By the time Tiger Woods arrived at the 28th golf hole he’d played Saturday, he was bushed.
He’d stirred his own emotions and that of the huge galleries at Bellerive Country Club by finishing out the rain-delayed second round of the PGA Championship with a four-under-par 66.
Then the 42-year-old Woods went back out and opened the third round with five birdies in the first eight holes. At that point, he was in second place and creating a buzz that only he can.
When he reached the green at the par-five 17th in two shots, an eagle could have put Woods in the final group Sunday — another milestone in his comeback.
But an older Woods teases more than he delivers, and not only did he motor his first putt four feet past the hole, he missed the comebacker for birdie.
It was a critical mistake in his otherwise impressive, second straight 66.
With Woods at eight under overall, he was tied with five players, four of them major winners, four back of leader Brooks Koepka. At one shot better, he would have had only two players ahead of him to overcome to win his 15th major title and first in more than 10 years.
“I thought I played really clean cards, really clean rounds,” Woods said. “And I just wish I could have got myself a couple more shots closer to the lead. Especially with 17, the way it’s playing.”
The tee on 17 was moved up to 550 yards to give the players a chance to go for the green in two, and they did so in large numbers. There were three eagles and 42 birdies among 80 players.
Woods acknowledged that mental fatigue might have played a role in the three-putt at 17.
“I should have played it faster than what I was thinking,” Woods said. “I didn’t do that. I rapped it past the hole and missed the putt.
“I’m definitely tired,” he said. “It’s not necessarily the physical; it’s the mentally grinding that hard for 29 holes in this heat. It was a long day.”
Fowler toughs it out
Playing with a strained muscle on his right side, Rickie Fowler is hanging tough.
He was forced to hit from the deep rough on numerous occasions Saturday in playing 26 holes, but still managed to post 67 in the second round and 69 in the third.
In a trio of players trying to win their first major, Fowler joined Gary Woodland and Jon Rahm in a tie for third place, three shots behind Koepka.

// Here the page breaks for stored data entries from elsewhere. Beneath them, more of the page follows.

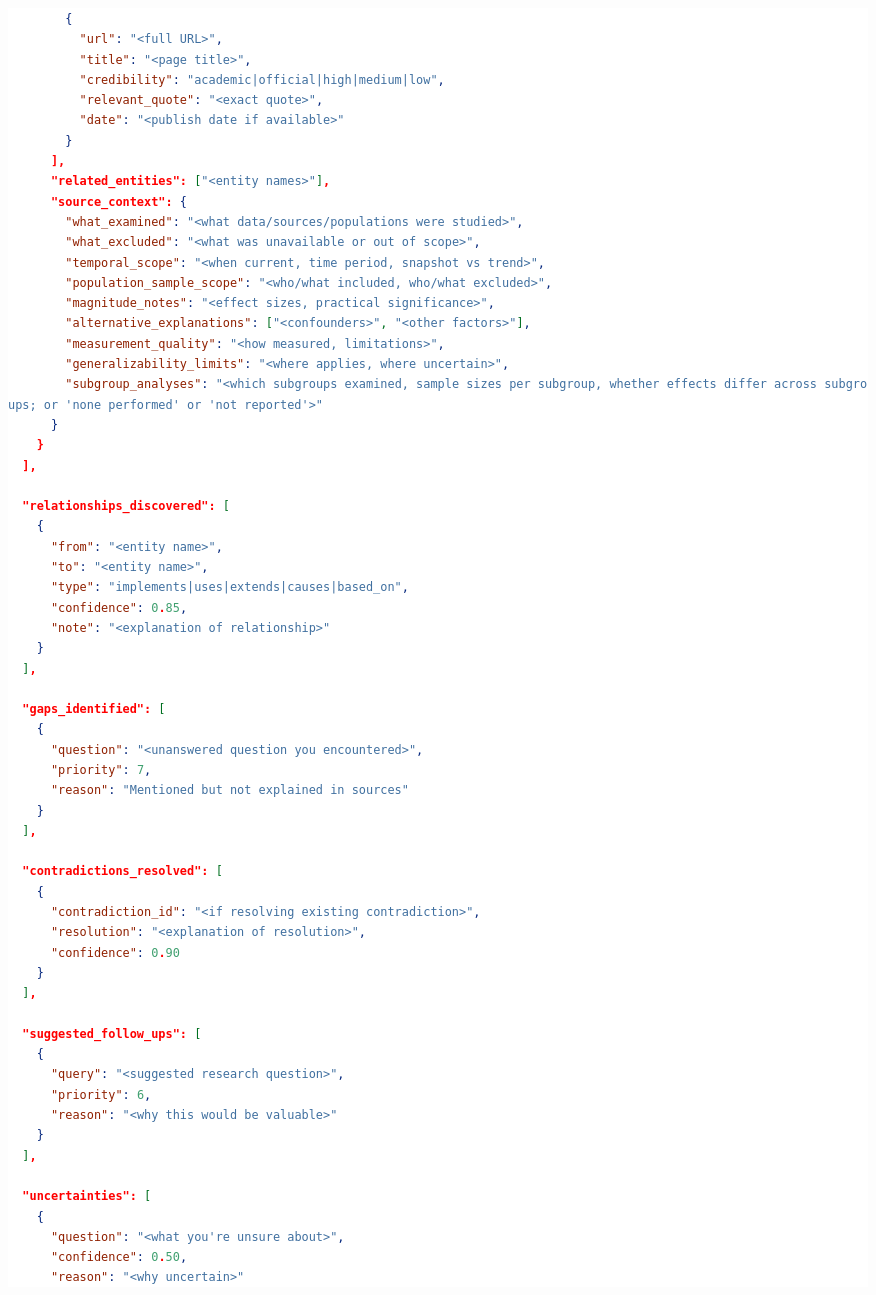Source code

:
 ```json
        {
          "url": "<full URL>",
          "title": "<page title>",
          "credibility": "academic|official|high|medium|low",
          "relevant_quote": "<exact quote>",
          "date": "<publish date if available>"
        }
      ],
      "related_entities": ["<entity names>"],
      "source_context": {
        "what_examined": "<what data/sources/populations were studied>",
        "what_excluded": "<what was unavailable or out of scope>",
        "temporal_scope": "<when current, time period, snapshot vs trend>",
        "population_sample_scope": "<who/what included, who/what excluded>",
        "magnitude_notes": "<effect sizes, practical significance>",
        "alternative_explanations": ["<confounders>", "<other factors>"],
        "measurement_quality": "<how measured, limitations>",
        "generalizability_limits": "<where applies, where uncertain>",
        "subgroup_analyses": "<which subgroups examined, sample sizes per subgroup, whether effects differ across subgroups; or 'none performed' or 'not reported'>"
      }
    }
  ],
  
  "relationships_discovered": [
    {
      "from": "<entity name>",
      "to": "<entity name>",
      "type": "implements|uses|extends|causes|based_on",
      "confidence": 0.85,
      "note": "<explanation of relationship>"
    }
  ],
  
  "gaps_identified": [
    {
      "question": "<unanswered question you encountered>",
      "priority": 7,
      "reason": "Mentioned but not explained in sources"
    }
  ],
  
  "contradictions_resolved": [
    {
      "contradiction_id": "<if resolving existing contradiction>",
      "resolution": "<explanation of resolution>",
      "confidence": 0.90
    }
  ],
  
  "suggested_follow_ups": [
    {
      "query": "<suggested research question>",
      "priority": 6,
      "reason": "<why this would be valuable>"
    }
  ],
  
  "uncertainties": [
    {
      "question": "<what you're unsure about>",
      "confidence": 0.50,
      "reason": "<why uncertain>"
```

“Luckily, it hasn’t gotten worse,” Fowler said of the injury he said he first suffered last week. “It’s stayed pretty much the same throughout the week. There’s probably not a whole lot of golf in my future next week.”
Finau’s wild ride
Tony Finau may have earned himself a captain’s pick on the U.S. Ryder Cup team with a second round he summed up in one word: “nuts.”
In the round that started Friday and finished Saturday morning, Finau made 10 birdies — along with a triple bogey — in shooting 66. He did so playing with Jim Furyk, the U.S. captain for next month’s showdown with Europe in Paris.
It might be tough for Furyk to pass up a player who can be so explosive.
Asked about Furyk’s reaction to his play, Finau said, “He didn’t say anything, but he was just shaking his head. … For sure it was the craziest round I think he’s ever seen.”
Finau’s third round was ho-hum for him: four birdies and three bogeys for 69. He stood at one under overall, tied for 57th.
Matt Wallace, a two-time winner on the European Tour this year, produced an enormous roar in the gallery when he made a hole in one at the 16th. The 28-year-old Englishman used a five-iron for a seemingly monstrous par-three at 232 yards.
“Best shot of my life, probably,” Wallace said. “In front of a few thousand people on one hole; in front of Jordan [Spieth]. My caddie Dave [McNeilly] finally picked a good club for me.
“I flushed it right into my zone. And we can’t see where it lands into the shade, but when it landed the crowd started cheering. And then it rolled in, and they went mental, and it kind of reverberated back to the tee, and then I just went crazy. So, yeah, a special day for me.”
After Wallace retrieved his ball from the cup, he kissed it and chucked in into the stands.
“People were, like, oh that’s a stupid move,” Wallace said. “But I threw it in and then I met the guy after that hole and signed it for him. He said, ‘Are you sure you don’t want it back?’ and I said, ‘You keep that mate.’ I keep the balls that I win with on the mantle piece, so that one will just live in my memory.”
The ace was the 26th in the PGA Championship since they began keeping records in 1983.
Mickelson’s sour finish
As easy as the course played for many, it was shockingly challenging for Phil Mickelson. He made only three more birdies (six) than double bogeys (three) in 36 holes, shot 73-71 and missed the cut by four shots.